_Work to complete_
For the entries below, the result should be an exact transcription of the lines from the one with "index dip: (381, 322)" up to and including the one with "ring tip: (292, 404)", and only those.

_Data_

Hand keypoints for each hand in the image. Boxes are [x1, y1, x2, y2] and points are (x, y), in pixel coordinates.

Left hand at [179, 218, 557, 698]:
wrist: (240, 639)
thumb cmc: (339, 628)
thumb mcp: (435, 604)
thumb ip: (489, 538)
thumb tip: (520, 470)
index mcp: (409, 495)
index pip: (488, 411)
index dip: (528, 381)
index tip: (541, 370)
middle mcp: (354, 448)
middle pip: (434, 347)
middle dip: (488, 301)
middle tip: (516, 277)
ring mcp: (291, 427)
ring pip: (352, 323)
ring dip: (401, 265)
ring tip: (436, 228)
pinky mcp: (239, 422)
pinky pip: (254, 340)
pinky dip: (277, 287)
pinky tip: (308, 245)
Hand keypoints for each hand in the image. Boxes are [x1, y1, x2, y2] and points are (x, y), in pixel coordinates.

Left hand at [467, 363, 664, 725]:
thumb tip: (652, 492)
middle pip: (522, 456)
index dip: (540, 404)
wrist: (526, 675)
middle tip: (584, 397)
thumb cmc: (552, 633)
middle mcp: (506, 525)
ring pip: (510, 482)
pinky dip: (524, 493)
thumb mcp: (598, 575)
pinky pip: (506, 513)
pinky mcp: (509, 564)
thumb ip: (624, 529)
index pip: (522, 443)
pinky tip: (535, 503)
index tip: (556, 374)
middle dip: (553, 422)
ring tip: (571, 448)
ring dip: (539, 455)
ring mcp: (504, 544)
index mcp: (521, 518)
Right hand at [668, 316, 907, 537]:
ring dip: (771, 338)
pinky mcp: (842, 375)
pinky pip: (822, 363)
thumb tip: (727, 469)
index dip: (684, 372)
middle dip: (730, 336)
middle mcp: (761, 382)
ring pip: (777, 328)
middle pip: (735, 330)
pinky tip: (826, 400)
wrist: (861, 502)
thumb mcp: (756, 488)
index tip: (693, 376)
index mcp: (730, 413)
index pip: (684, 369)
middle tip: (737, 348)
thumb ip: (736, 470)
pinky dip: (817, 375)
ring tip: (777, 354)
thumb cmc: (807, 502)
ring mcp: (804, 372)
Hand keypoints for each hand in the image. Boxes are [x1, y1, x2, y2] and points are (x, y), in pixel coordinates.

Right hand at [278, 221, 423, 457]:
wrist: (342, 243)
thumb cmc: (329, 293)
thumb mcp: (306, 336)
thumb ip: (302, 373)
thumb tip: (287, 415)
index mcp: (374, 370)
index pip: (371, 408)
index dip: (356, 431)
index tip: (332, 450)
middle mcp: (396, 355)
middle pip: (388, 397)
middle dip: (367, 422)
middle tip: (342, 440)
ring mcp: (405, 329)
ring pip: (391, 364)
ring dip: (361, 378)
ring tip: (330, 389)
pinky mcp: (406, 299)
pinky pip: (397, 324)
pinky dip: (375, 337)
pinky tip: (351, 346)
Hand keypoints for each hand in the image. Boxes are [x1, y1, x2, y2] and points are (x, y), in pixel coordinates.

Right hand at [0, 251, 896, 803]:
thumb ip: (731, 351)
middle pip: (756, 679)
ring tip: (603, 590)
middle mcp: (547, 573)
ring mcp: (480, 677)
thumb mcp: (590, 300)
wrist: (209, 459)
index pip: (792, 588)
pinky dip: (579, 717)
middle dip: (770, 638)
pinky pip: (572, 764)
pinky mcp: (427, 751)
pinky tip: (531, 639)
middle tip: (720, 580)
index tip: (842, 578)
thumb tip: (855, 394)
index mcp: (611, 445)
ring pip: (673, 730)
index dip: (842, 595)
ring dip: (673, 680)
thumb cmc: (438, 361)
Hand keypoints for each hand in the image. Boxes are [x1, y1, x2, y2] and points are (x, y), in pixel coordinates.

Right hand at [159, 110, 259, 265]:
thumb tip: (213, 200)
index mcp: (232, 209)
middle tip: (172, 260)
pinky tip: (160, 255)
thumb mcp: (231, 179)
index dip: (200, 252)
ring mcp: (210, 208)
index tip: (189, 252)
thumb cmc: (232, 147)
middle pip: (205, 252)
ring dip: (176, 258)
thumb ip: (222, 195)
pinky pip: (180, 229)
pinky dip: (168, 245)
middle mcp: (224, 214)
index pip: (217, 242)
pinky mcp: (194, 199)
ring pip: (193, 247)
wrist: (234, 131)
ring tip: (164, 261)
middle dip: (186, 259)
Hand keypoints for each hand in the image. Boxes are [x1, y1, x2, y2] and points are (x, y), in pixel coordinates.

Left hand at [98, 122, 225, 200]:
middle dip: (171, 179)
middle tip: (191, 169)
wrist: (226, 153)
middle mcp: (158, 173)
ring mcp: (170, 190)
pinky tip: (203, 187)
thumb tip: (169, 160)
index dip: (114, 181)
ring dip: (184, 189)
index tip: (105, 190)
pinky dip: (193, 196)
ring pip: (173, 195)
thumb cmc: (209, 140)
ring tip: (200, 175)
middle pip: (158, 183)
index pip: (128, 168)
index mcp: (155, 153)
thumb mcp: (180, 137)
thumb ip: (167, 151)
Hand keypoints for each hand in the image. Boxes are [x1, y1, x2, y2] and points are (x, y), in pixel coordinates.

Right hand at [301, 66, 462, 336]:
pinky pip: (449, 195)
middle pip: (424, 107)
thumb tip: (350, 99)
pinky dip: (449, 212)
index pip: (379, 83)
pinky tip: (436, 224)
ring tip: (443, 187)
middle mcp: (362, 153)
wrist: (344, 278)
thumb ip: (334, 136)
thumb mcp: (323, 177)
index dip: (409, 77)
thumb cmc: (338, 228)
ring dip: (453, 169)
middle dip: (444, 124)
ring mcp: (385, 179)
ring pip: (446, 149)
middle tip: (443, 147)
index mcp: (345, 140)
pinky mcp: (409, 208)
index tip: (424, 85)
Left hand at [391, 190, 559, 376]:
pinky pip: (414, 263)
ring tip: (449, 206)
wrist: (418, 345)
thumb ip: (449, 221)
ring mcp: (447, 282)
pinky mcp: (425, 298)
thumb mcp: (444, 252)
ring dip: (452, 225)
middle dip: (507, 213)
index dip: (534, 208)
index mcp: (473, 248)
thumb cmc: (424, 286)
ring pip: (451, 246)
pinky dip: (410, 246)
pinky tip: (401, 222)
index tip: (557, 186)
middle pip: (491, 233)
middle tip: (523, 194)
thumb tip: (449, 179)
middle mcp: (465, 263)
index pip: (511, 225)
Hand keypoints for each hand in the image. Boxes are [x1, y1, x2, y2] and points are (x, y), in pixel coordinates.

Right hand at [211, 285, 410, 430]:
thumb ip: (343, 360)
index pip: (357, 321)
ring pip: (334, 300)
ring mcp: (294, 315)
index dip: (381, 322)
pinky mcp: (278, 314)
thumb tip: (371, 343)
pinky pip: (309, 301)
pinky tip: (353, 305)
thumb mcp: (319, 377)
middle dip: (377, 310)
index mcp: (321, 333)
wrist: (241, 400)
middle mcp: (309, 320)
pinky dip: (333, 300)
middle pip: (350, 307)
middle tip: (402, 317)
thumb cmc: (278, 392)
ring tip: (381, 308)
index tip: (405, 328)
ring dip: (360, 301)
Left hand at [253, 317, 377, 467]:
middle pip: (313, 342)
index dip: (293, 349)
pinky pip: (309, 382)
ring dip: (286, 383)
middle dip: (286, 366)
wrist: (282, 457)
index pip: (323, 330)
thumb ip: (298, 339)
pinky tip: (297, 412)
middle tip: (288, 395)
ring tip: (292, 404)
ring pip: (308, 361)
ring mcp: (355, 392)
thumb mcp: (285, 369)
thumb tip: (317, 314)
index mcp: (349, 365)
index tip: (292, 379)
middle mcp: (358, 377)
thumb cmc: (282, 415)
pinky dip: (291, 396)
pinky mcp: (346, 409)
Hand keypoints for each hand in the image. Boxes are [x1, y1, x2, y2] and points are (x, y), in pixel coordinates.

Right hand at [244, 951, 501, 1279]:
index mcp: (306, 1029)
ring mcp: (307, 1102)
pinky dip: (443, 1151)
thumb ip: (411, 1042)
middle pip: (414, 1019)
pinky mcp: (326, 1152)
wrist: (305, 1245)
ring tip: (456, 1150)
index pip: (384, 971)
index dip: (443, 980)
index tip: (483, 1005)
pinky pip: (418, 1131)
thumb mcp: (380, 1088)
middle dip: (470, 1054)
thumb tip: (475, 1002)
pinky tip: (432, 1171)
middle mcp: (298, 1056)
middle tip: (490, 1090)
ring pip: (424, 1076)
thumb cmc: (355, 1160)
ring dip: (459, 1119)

_Exercise result_
index dip: (381, 322)
pinky mcp: (278, 314)
thumb tip: (371, 343)
pinky pip: (309, 301)
pinky tip: (353, 305)
thumb mcp: (319, 377)
middle dip: (377, 310)
index mcp: (321, 333)
wrist: (241, 400)
middle mcp: (309, 320)
pinky dip: (333, 300)
middle pip: (350, 307)
middle tip: (402, 317)
thumb cmc: (278, 392)
ring tip: (381, 308)
index tip: (405, 328)
ring dip: (360, 301)
Left hand at [253, 317, 377, 467]:
middle pip: (313, 342)
index dip: (293, 349)
pinky pip: (309, 382)
ring dip: (286, 383)
middle dip: (286, 366)
wrist: (282, 457)
index pip: (323, 330)
thumb ip: (298, 339)
pinky tip: (297, 412)
middle tip: (288, 395)
ring tip: (292, 404)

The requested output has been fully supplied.